Concrètement, cette échéance correspond au moment où la différence entre les revenus générés par la production de pétrole et les coûts d’exploitation serait la plus favorable. En d’autres termes, le champ devrait alors offrir son meilleur rendement économique avant d’entrer dans une phase où le maintien de la production pourrait devenir plus complexe et plus coûteux.

Mis en production en 1974 après sa découverte au début des années 1970, Ashtart demeure aujourd’hui un actif stratégique pour le secteur énergétique tunisien. Le gisement produit actuellement près de 5 000 barils par jour, soit environ 14% de la production nationale de pétrole. Cette contribution lui permet de conserver une place importante dans un contexte marqué par le déclin naturel de plusieurs champs historiques du pays.

L’importance d’Ashtart ne se limite pas à sa production actuelle. Le gisement a également joué un rôle majeur dans l’histoire pétrolière tunisienne. Au début des années 1980, associé au champ d’El Borma, il a contribué à la période la plus productive du secteur national, lorsque la production pétrolière du pays atteignait des niveaux record.

Le champ est exploité par la Société de recherche et d’exploitation des pétroles en Tunisie (Serept), détenue conjointement par l’Entreprise tunisienne d’activités pétrolières (ETAP) et la société Perenco. Cette dernière est devenue copropriétaire du gisement après le rachat, en 2018, de la participation détenue auparavant par le groupe OMV.

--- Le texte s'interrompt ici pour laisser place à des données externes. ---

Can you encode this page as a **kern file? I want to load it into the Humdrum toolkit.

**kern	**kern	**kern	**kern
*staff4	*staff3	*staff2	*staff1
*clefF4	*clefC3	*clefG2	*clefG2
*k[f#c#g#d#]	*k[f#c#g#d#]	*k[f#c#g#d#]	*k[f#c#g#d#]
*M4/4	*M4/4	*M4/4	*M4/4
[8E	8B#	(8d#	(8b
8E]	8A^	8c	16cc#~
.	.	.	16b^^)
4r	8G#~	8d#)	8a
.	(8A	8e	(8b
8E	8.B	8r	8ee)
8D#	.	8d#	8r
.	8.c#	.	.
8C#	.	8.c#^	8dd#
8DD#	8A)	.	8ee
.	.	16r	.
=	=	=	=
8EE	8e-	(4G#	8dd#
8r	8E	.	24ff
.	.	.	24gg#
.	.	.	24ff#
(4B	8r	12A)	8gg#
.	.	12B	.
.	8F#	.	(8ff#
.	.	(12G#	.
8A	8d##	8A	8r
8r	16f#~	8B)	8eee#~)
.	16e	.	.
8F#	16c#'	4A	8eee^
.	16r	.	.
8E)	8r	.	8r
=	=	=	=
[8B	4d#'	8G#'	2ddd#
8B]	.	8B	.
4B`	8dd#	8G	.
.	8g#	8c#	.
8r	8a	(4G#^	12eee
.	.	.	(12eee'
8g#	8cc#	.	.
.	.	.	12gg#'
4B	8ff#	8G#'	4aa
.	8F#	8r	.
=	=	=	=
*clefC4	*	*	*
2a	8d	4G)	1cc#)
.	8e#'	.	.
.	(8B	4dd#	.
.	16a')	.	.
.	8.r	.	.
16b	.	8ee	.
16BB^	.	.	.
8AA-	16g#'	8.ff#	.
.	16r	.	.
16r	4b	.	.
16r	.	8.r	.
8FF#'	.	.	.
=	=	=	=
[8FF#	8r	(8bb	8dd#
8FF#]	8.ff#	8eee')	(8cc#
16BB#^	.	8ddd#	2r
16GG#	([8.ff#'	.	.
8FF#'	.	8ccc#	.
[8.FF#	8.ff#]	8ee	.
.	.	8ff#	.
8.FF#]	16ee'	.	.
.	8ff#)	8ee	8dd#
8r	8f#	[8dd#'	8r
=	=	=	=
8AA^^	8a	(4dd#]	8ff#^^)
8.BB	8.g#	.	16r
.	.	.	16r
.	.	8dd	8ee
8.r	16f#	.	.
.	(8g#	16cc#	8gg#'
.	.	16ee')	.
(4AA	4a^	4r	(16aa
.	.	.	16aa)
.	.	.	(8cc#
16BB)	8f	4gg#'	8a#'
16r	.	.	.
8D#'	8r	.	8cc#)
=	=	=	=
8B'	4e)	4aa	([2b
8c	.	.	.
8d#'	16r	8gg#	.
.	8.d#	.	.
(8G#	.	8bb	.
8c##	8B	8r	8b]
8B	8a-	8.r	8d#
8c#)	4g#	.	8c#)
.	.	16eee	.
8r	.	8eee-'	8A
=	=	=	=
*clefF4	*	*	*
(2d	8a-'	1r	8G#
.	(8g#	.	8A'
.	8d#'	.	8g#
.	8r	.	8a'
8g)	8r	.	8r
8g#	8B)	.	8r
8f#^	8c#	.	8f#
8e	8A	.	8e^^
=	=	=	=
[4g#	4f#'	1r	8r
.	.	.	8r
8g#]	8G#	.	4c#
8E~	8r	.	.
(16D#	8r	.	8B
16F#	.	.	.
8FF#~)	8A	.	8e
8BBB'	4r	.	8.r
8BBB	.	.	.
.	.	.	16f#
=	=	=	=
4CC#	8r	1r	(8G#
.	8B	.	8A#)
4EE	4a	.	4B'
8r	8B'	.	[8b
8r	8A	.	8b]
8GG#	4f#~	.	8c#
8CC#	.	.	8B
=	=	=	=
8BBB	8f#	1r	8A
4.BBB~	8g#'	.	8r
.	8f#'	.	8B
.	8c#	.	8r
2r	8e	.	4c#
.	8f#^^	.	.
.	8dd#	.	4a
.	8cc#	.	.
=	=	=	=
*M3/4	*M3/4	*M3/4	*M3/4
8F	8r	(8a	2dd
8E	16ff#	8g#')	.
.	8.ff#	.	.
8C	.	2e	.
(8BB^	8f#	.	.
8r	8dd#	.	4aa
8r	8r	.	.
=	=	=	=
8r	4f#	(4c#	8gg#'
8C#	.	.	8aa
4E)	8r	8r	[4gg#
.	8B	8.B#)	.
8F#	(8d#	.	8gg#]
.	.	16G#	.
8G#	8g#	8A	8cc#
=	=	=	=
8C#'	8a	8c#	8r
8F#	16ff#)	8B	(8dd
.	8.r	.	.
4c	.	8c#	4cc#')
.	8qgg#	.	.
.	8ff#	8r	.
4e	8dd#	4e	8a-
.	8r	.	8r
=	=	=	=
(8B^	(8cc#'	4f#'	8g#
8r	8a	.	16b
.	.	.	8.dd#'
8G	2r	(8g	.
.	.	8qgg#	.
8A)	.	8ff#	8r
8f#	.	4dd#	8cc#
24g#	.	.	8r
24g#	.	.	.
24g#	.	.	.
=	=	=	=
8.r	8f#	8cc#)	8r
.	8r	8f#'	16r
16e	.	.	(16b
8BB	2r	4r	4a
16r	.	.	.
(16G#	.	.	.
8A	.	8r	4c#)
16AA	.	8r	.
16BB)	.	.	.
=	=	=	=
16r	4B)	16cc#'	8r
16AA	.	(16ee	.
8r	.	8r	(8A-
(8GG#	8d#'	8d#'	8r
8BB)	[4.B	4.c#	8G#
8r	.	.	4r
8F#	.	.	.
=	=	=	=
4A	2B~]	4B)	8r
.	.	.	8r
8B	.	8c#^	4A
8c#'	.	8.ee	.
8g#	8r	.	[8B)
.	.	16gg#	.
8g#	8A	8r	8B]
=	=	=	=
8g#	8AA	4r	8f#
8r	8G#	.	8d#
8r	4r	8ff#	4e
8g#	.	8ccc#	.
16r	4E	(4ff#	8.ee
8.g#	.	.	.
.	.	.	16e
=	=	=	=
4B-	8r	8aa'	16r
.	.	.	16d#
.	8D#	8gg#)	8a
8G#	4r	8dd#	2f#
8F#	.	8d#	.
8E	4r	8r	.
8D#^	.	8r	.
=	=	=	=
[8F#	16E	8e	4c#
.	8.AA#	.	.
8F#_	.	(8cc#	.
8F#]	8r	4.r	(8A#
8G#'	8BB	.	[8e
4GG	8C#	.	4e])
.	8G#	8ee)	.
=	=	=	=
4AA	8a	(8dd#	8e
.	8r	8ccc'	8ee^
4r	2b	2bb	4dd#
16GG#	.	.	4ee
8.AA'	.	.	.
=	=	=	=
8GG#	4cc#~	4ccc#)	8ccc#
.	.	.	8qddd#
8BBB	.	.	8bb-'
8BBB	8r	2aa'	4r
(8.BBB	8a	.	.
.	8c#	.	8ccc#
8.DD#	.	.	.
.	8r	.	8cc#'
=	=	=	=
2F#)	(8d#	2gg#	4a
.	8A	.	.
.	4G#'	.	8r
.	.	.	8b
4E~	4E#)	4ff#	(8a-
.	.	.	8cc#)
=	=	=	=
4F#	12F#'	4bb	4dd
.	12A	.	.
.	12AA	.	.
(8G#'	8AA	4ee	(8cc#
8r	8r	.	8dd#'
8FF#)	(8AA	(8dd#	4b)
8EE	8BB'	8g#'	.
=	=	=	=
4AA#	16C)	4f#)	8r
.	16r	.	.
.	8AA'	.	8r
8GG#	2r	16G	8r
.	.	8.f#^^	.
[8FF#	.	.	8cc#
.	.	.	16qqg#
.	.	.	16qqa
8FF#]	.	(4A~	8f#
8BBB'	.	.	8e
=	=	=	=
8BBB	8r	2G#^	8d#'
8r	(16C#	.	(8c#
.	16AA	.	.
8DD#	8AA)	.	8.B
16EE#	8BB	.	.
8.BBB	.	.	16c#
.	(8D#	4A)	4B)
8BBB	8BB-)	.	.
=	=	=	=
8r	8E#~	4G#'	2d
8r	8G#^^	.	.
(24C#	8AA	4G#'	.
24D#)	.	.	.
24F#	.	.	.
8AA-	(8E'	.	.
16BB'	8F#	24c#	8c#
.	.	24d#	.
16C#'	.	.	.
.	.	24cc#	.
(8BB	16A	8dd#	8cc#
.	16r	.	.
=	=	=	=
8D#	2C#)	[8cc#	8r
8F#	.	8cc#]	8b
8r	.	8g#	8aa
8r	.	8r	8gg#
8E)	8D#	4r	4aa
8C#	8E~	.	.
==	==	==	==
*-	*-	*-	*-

Au-delà des indicateurs économiques, le rapport souligne plusieurs défis techniques. Les caractéristiques du réservoir, la profondeur des puits et certaines contraintes liées à la pression constituent autant de facteurs qui influencent les performances de production. Le gisement repose sur un seul réservoir et utilise un système d’injection d’eau de mer afin de maintenir la pression nécessaire à l’extraction du pétrole.

Ces éléments illustrent les défis auxquels sont confrontés les champs pétroliers arrivés à maturité. Si Ashtart continue de jouer un rôle central dans la production nationale, les années à venir seront déterminantes pour prolonger son exploitation dans des conditions économiquement viables.

Dans un pays où les hydrocarbures demeurent une composante importante de l’approvisionnement énergétique, l’évolution de ce gisement historique sera suivie de près. Son parcours reflète plus largement les enjeux auxquels fait face l’industrie pétrolière tunisienne: maintenir la production des champs existants tout en recherchant de nouvelles sources de croissance.